Task | Write out all of the data below word for word, leaving out the pictures.

Excerpted records |
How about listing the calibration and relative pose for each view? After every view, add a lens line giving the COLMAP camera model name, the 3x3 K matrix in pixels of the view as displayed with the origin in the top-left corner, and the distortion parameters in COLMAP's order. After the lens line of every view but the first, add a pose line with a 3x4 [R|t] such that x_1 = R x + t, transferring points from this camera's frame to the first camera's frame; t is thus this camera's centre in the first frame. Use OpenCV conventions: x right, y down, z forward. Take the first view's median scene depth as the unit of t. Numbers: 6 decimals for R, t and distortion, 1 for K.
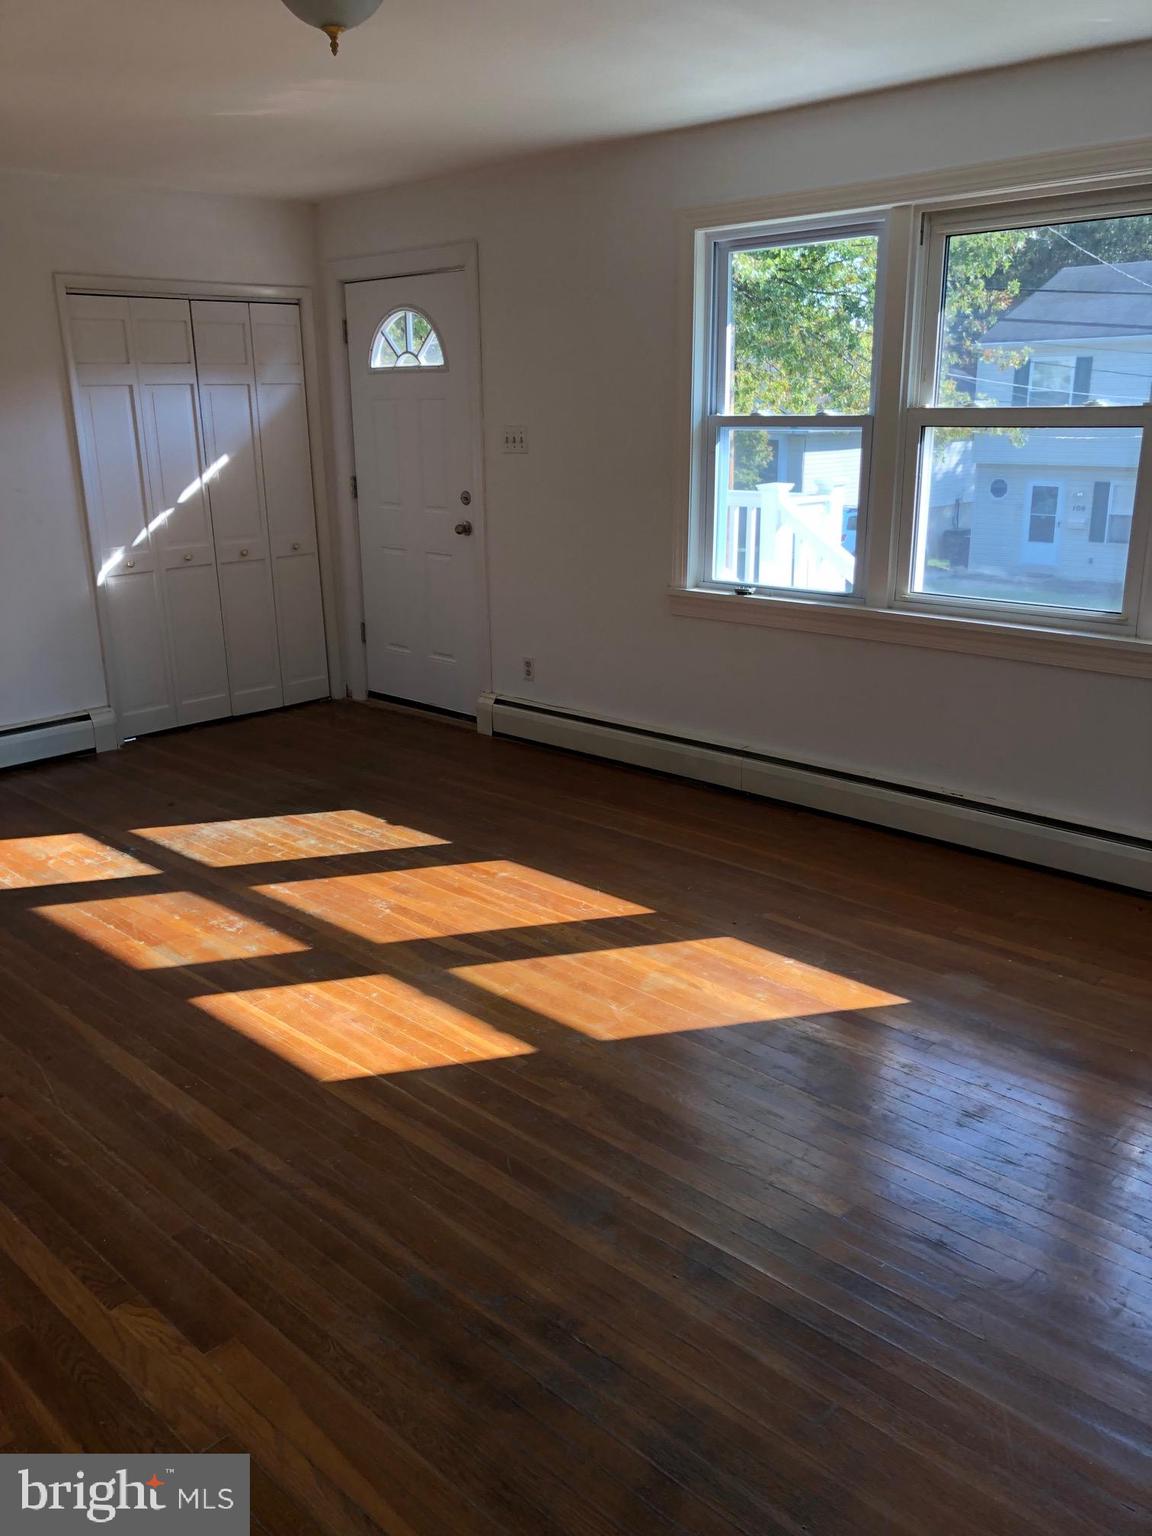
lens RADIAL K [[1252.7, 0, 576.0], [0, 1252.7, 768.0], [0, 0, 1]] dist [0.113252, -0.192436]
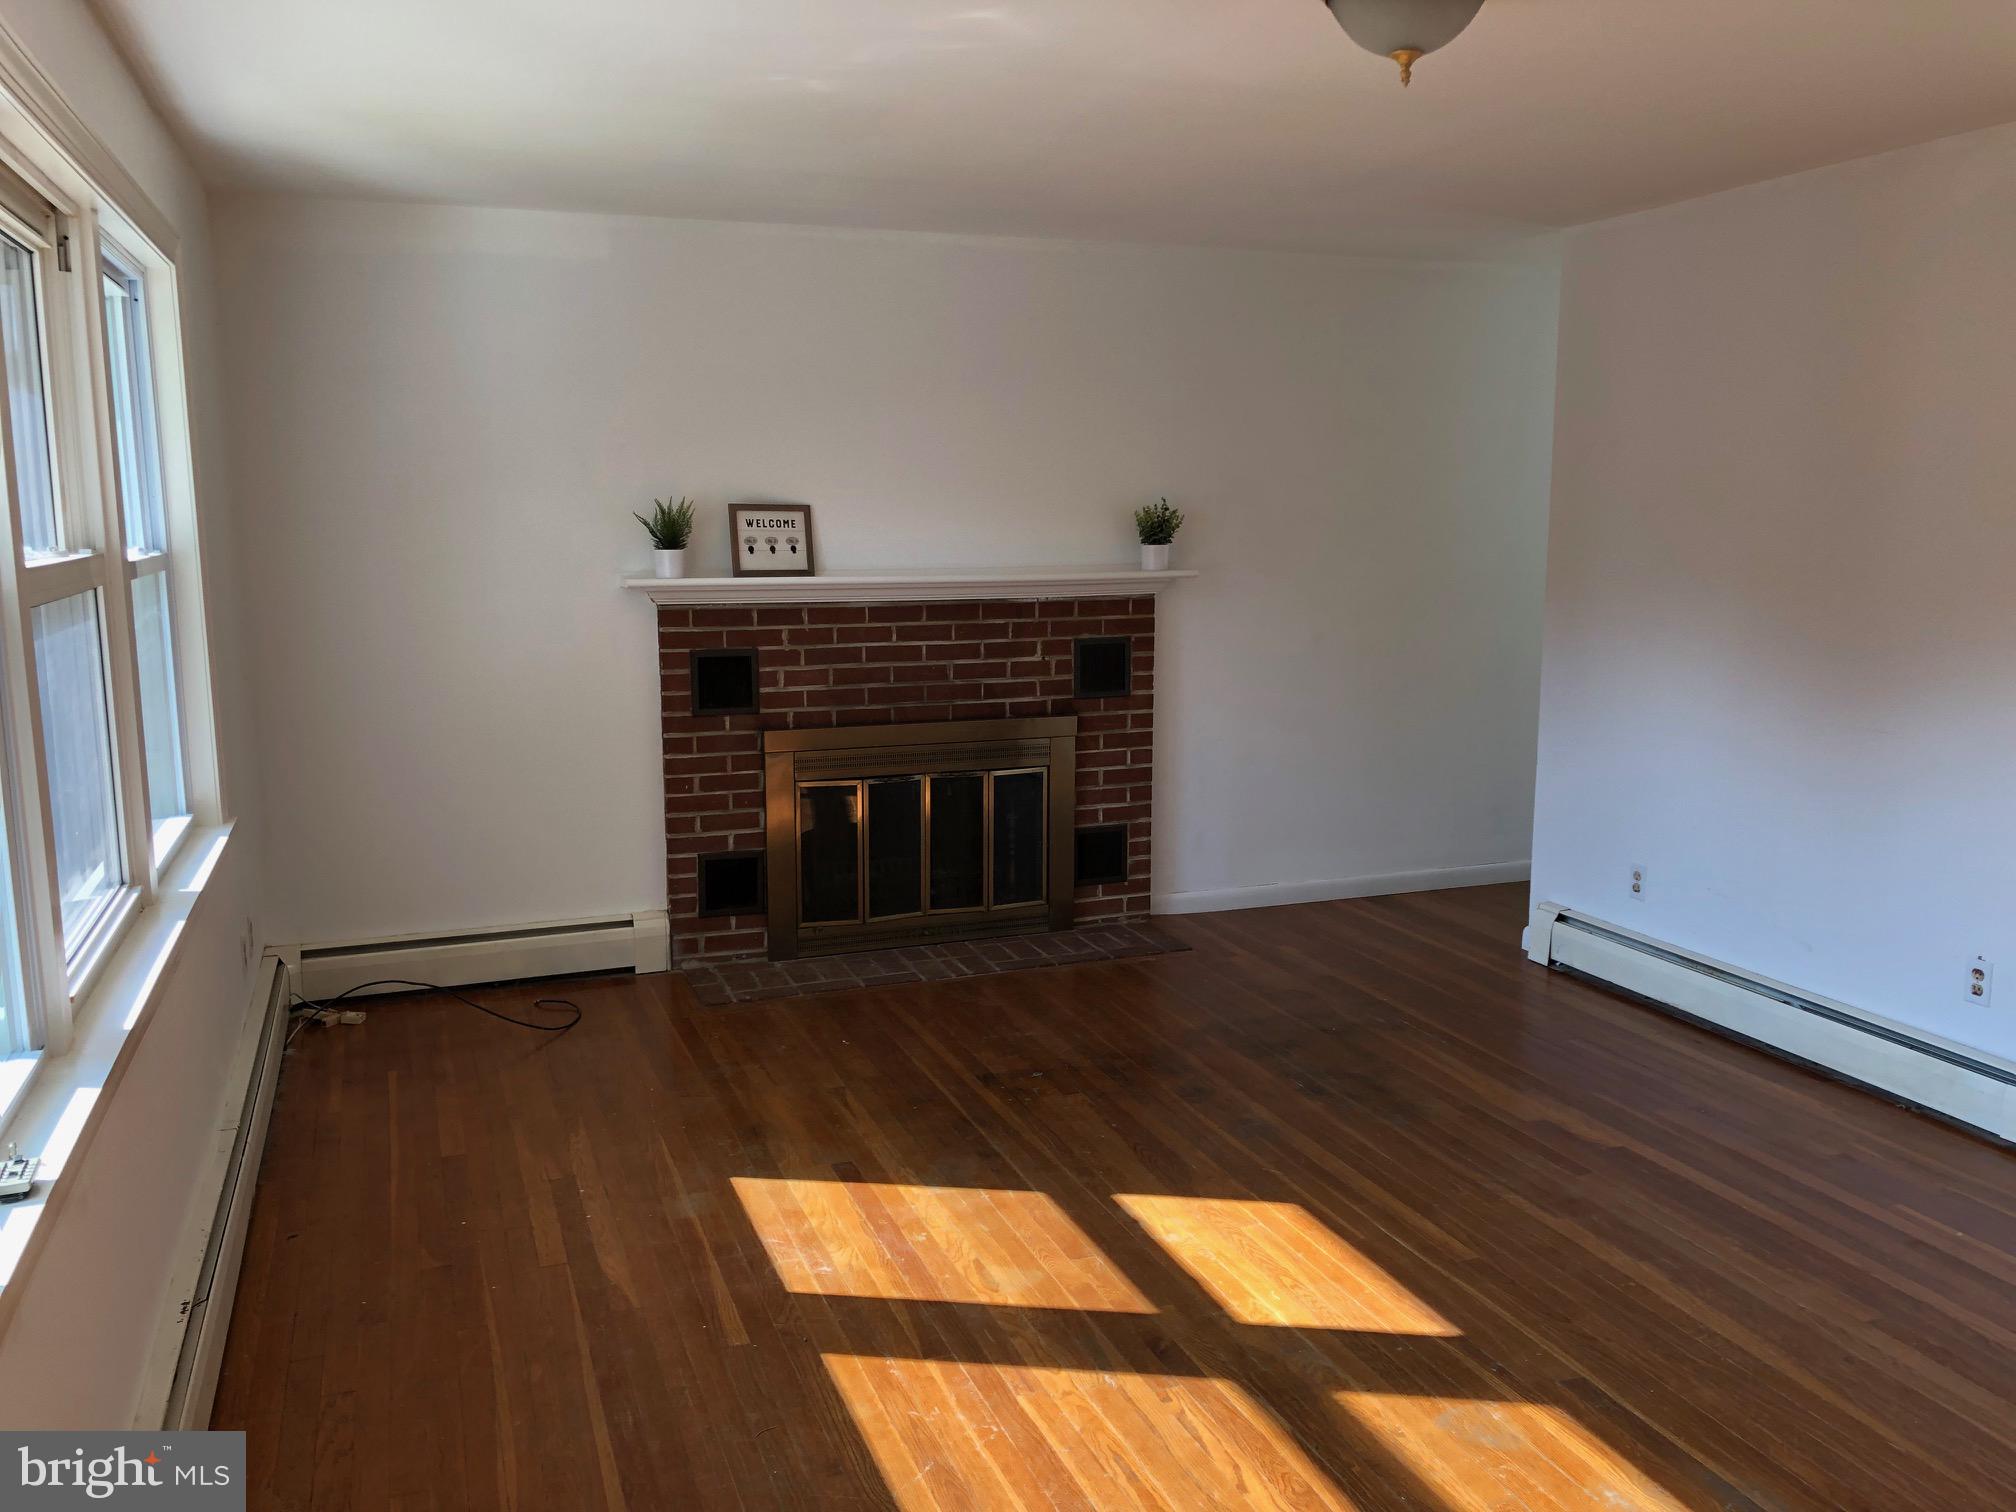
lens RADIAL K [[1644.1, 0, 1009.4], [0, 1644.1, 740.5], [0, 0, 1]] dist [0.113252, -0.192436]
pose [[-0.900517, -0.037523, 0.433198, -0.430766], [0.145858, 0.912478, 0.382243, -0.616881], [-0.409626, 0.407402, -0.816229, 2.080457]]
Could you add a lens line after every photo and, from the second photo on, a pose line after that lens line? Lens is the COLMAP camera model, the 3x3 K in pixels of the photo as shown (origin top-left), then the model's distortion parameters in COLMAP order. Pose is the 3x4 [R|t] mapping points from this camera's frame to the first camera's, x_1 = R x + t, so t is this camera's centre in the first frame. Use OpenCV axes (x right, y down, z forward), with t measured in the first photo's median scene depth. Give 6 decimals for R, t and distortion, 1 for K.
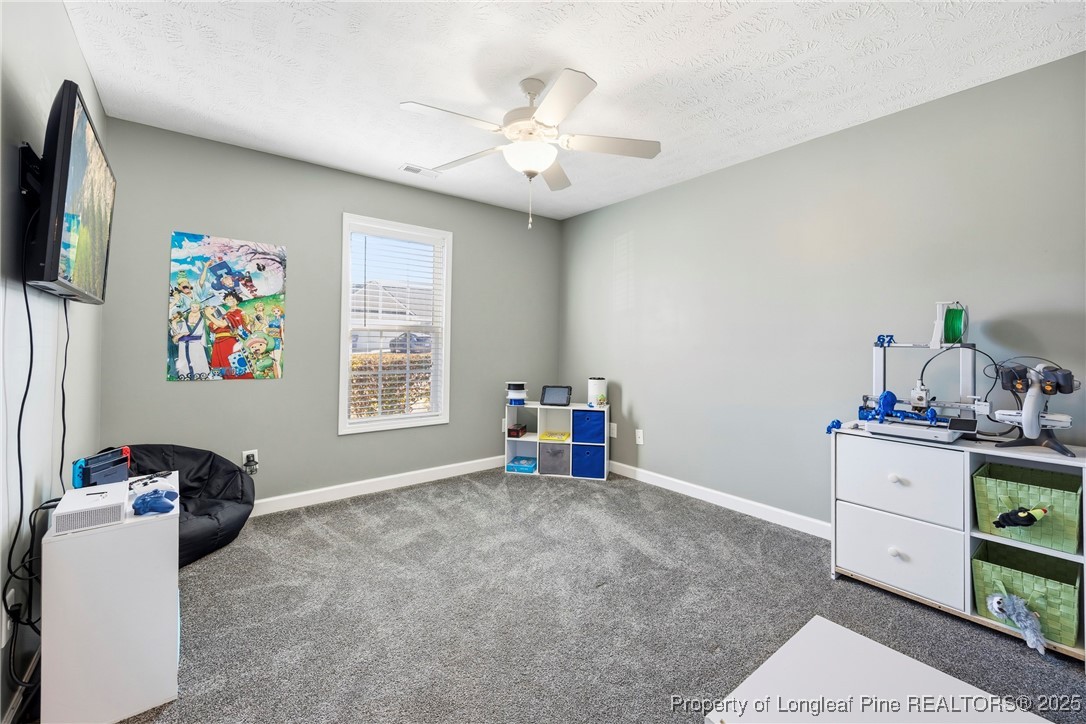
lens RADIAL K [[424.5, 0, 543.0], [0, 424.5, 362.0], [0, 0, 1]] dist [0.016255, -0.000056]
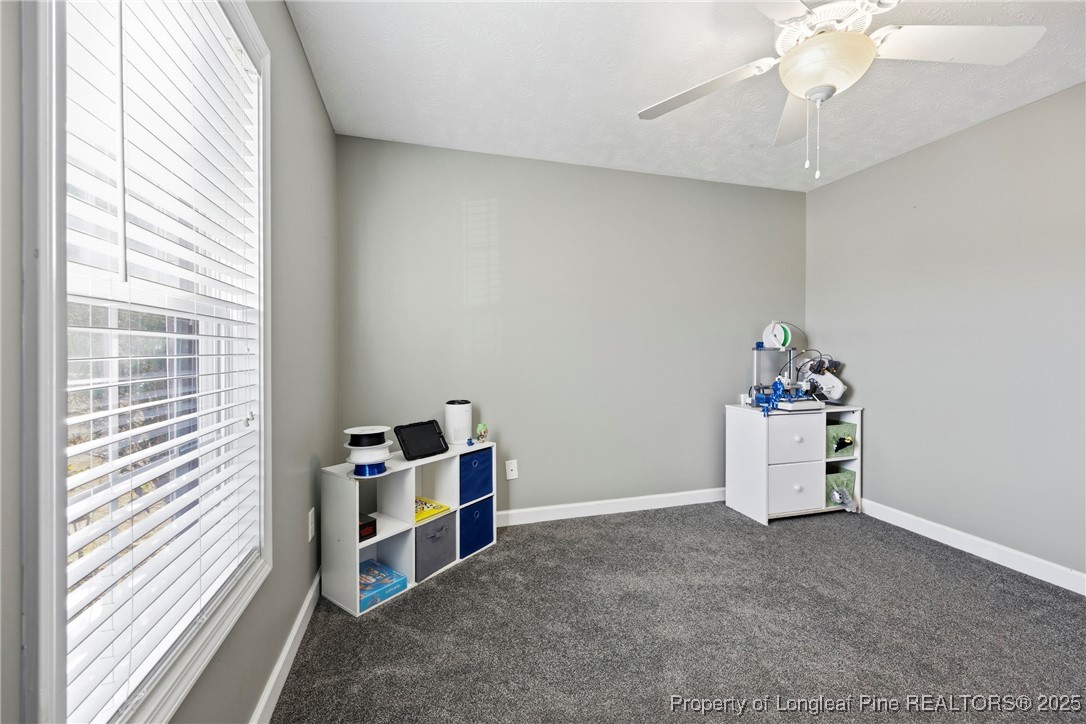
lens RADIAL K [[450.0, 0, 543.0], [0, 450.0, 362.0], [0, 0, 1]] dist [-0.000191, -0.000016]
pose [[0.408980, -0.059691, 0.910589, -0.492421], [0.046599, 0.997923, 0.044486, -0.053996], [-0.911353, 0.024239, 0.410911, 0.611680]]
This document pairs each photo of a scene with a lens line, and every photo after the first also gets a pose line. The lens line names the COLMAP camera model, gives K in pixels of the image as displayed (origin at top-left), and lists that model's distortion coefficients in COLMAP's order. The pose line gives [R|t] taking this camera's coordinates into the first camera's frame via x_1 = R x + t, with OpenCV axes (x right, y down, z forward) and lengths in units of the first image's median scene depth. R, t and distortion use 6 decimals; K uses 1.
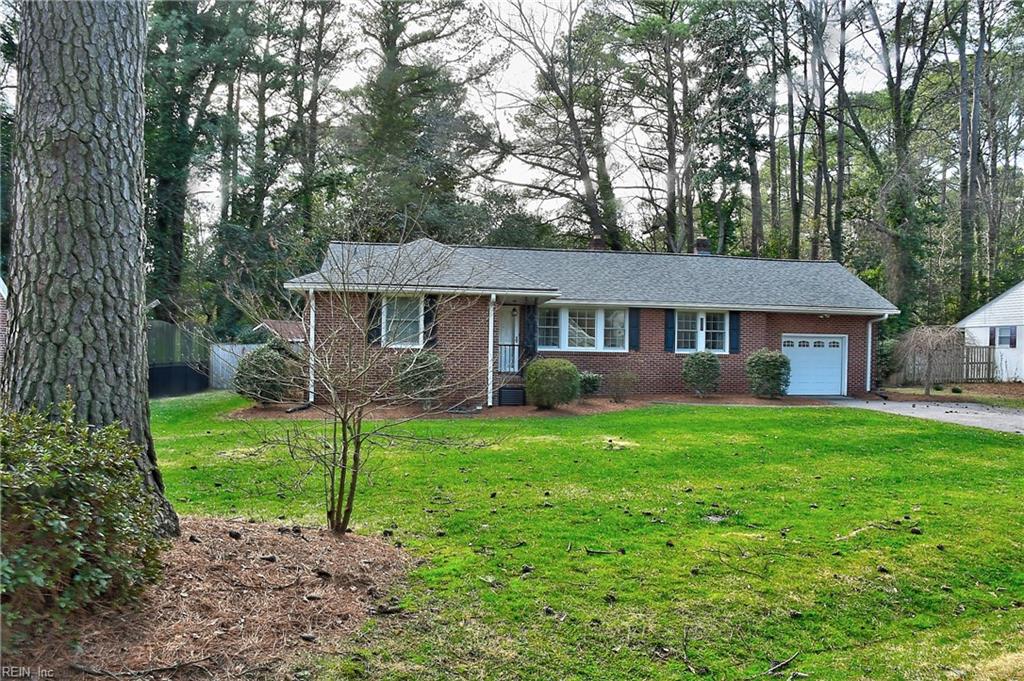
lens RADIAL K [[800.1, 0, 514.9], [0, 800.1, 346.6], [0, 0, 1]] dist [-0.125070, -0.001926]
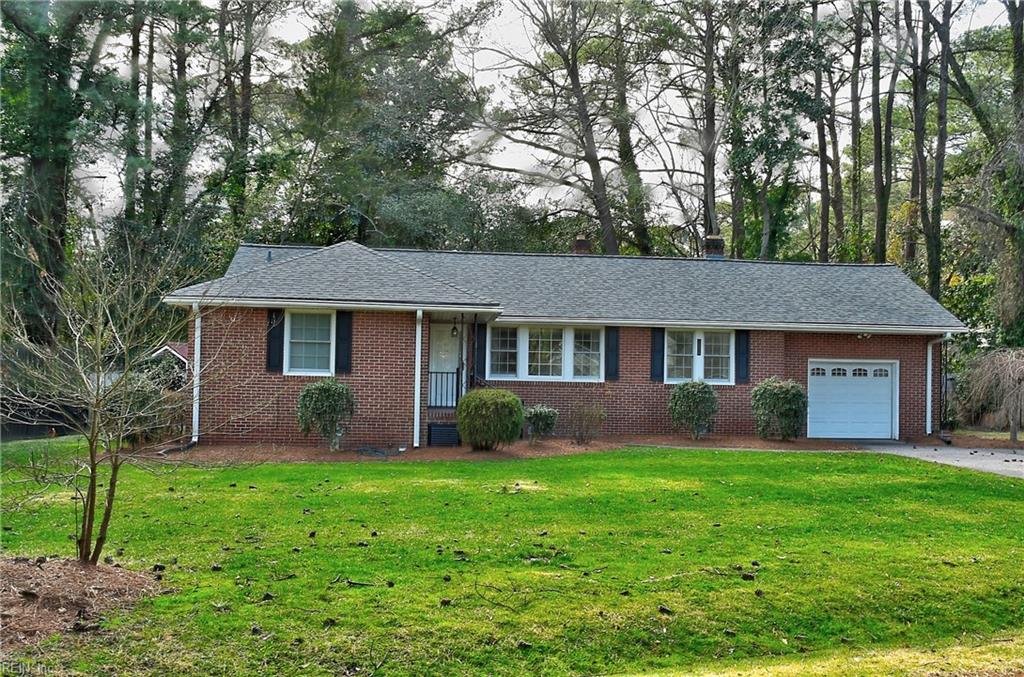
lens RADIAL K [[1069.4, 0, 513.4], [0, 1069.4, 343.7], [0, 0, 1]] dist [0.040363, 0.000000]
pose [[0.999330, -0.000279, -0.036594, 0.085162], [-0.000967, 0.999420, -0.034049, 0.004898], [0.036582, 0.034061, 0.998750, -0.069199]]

Response to this exercise |
How about listing the calibration and relative pose for each view? After every view, add a lens line giving the COLMAP camera model name, the 3x3 K matrix in pixels of the view as displayed with the origin in the top-left corner, and the distortion parameters in COLMAP's order. After the lens line of every view but the first, add a pose line with a 3x4 [R|t] such that x_1 = R x + t, transferring points from this camera's frame to the first camera's frame; t is thus this camera's centre in the first frame. Use OpenCV conventions: x right, y down, z forward. Take the first view's median scene depth as the unit of t. Numbers: 6 decimals for R, t and distortion, 1 for K.
lens RADIAL K [[1252.7, 0, 576.0], [0, 1252.7, 768.0], [0, 0, 1]] dist [0.113252, -0.192436]
lens RADIAL K [[1644.1, 0, 1009.4], [0, 1644.1, 740.5], [0, 0, 1]] dist [0.113252, -0.192436]
pose [[-0.900517, -0.037523, 0.433198, -0.430766], [0.145858, 0.912478, 0.382243, -0.616881], [-0.409626, 0.407402, -0.816229, 2.080457]]
Could you add a lens line after every photo and, from the second photo on, a pose line after that lens line? Lens is the COLMAP camera model, the 3x3 K in pixels of the photo as shown (origin top-left), then the model's distortion parameters in COLMAP order. Pose is the 3x4 [R|t] mapping points from this camera's frame to the first camera's, x_1 = R x + t, so t is this camera's centre in the first frame. Use OpenCV axes (x right, y down, z forward), with t measured in the first photo's median scene depth. Give 6 decimals for R, t and distortion, 1 for K.
lens RADIAL K [[424.5, 0, 543.0], [0, 424.5, 362.0], [0, 0, 1]] dist [0.016255, -0.000056]
lens RADIAL K [[450.0, 0, 543.0], [0, 450.0, 362.0], [0, 0, 1]] dist [-0.000191, -0.000016]
pose [[0.408980, -0.059691, 0.910589, -0.492421], [0.046599, 0.997923, 0.044486, -0.053996], [-0.911353, 0.024239, 0.410911, 0.611680]]
This document pairs each photo of a scene with a lens line, and every photo after the first also gets a pose line. The lens line names the COLMAP camera model, gives K in pixels of the image as displayed (origin at top-left), and lists that model's distortion coefficients in COLMAP's order. The pose line gives [R|t] taking this camera's coordinates into the first camera's frame via x_1 = R x + t, with OpenCV axes (x right, y down, z forward) and lengths in units of the first image's median scene depth. R, t and distortion use 6 decimals; K uses 1.
lens RADIAL K [[800.1, 0, 514.9], [0, 800.1, 346.6], [0, 0, 1]] dist [-0.125070, -0.001926]
lens RADIAL K [[1069.4, 0, 513.4], [0, 1069.4, 343.7], [0, 0, 1]] dist [0.040363, 0.000000]
pose [[0.999330, -0.000279, -0.036594, 0.085162], [-0.000967, 0.999420, -0.034049, 0.004898], [0.036582, 0.034061, 0.998750, -0.069199]]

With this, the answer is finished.